__About this task__: Below are records to print word for word; include none of their pictures.

━━━━━ Record excerpts ━━━━━

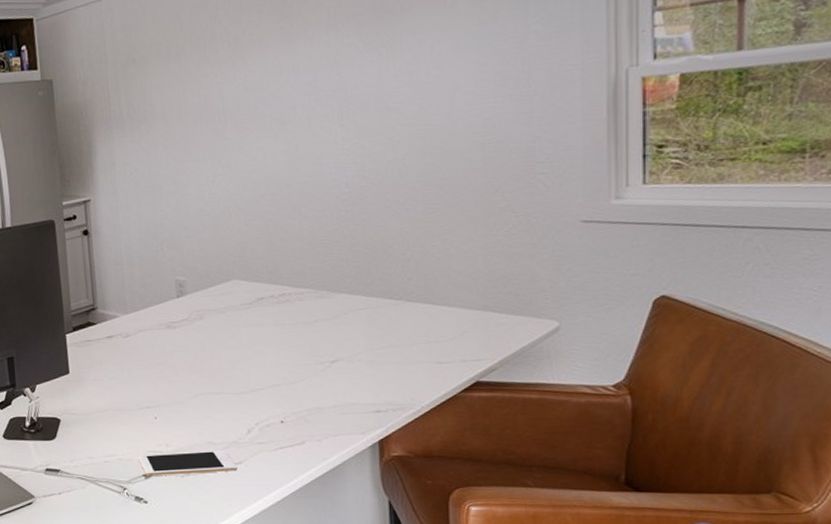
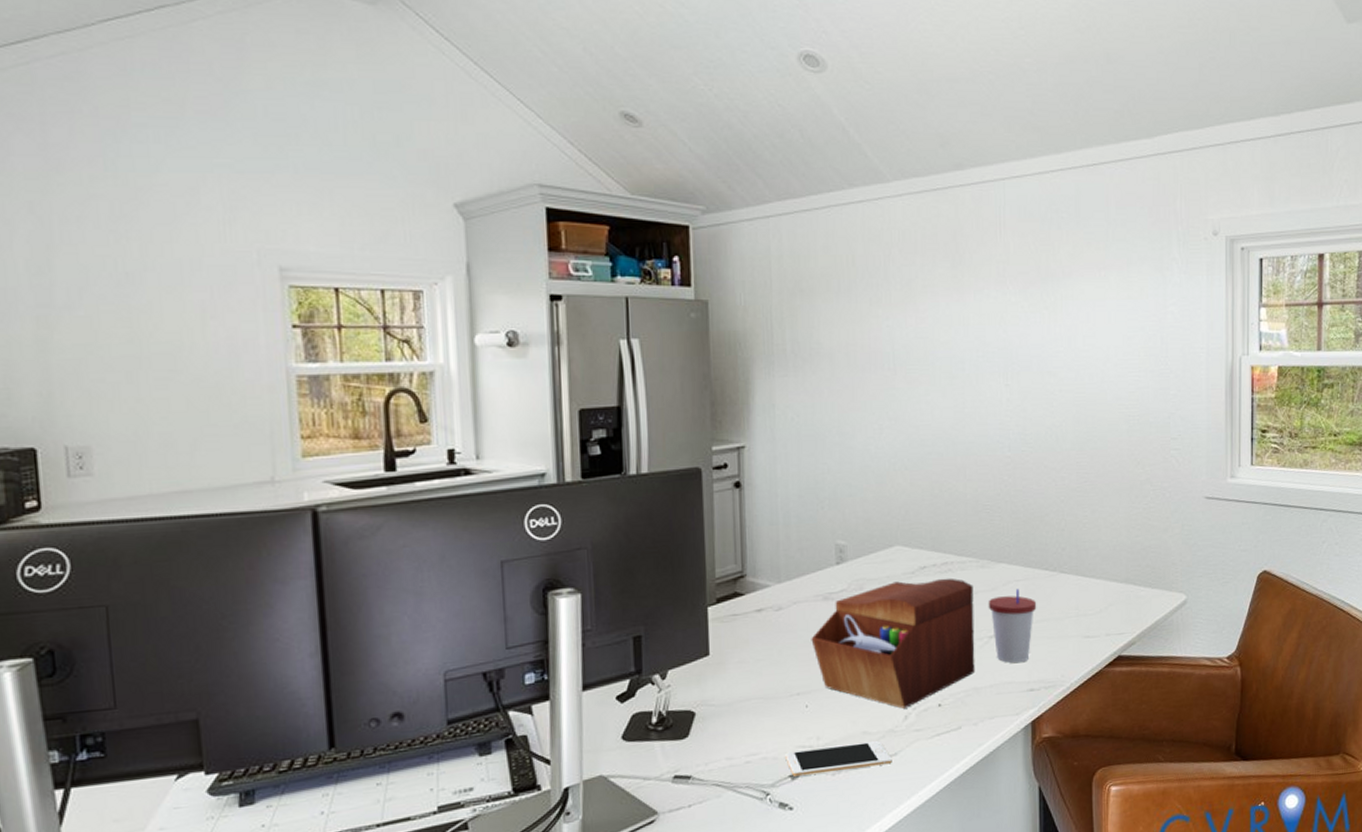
sewing box: none [157,307,318,423] -> present [811,578,975,709]
cup: none [328,317,382,386] -> present [988,588,1037,663]

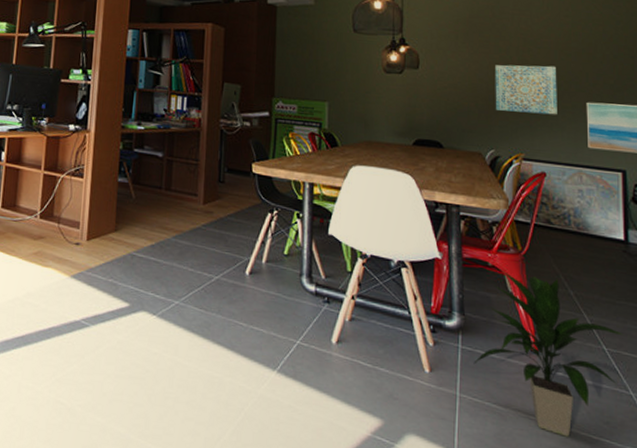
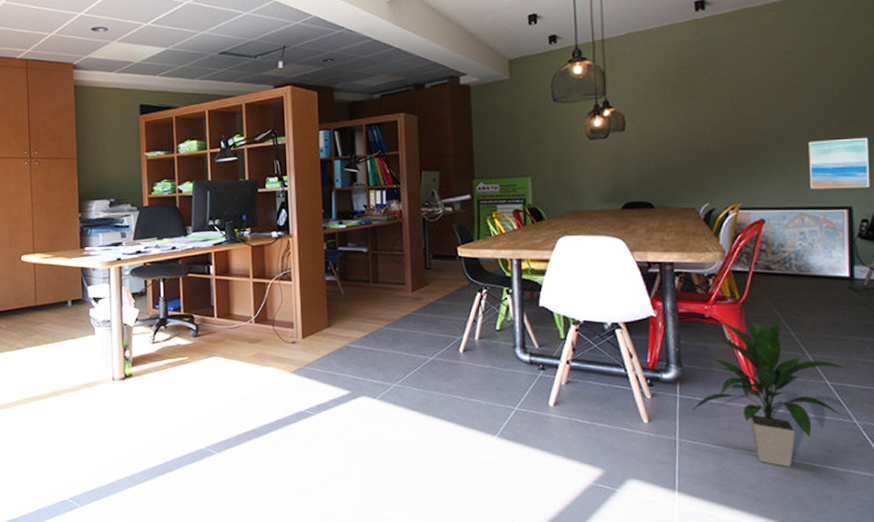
wall art: present [495,64,557,115] -> none [708,108,777,162]

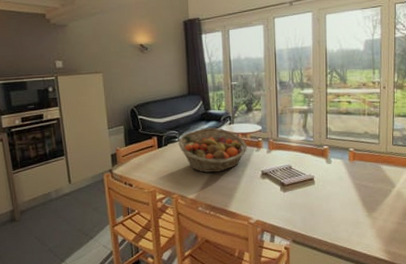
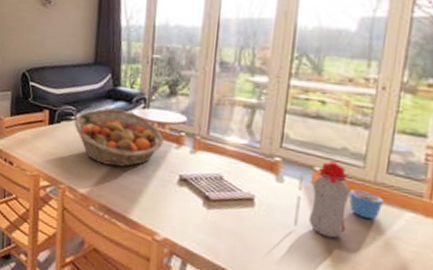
water bottle: none [341,143,373,196] -> present [294,161,350,239]
mug: none [373,160,393,179] -> present [349,190,383,220]

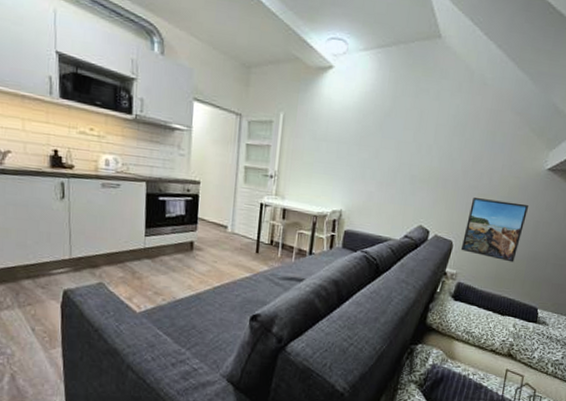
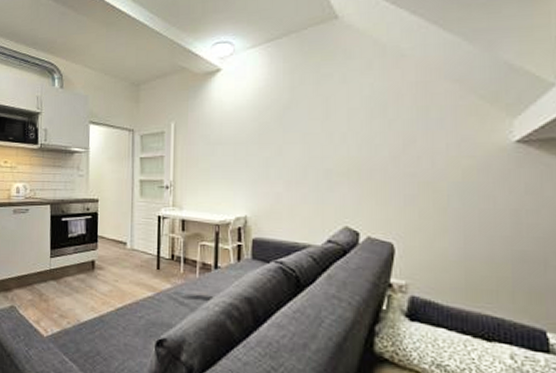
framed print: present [460,198,528,263] -> none [406,187,497,267]

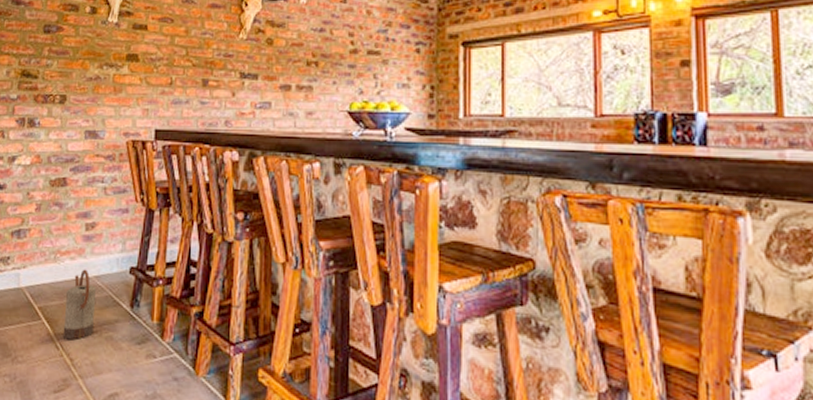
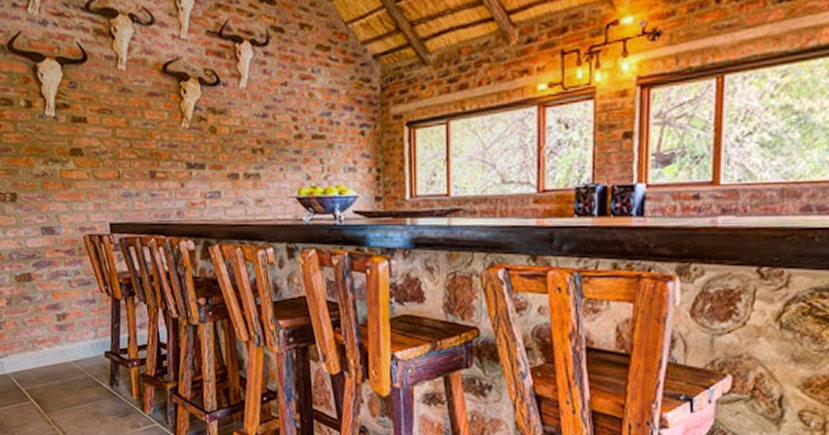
watering can: present [62,269,97,340] -> none [49,355,80,417]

━━━━━

__Written reply__:
sewing box: none [157,307,318,423] -> present [811,578,975,709]
cup: none [328,317,382,386] -> present [988,588,1037,663]

wall art: present [495,64,557,115] -> none [708,108,777,162]

water bottle: none [341,143,373,196] -> present [294,161,350,239]
mug: none [373,160,393,179] -> present [349,190,383,220]

framed print: present [460,198,528,263] -> none [406,187,497,267]

watering can: present [62,269,97,340] -> none [49,355,80,417]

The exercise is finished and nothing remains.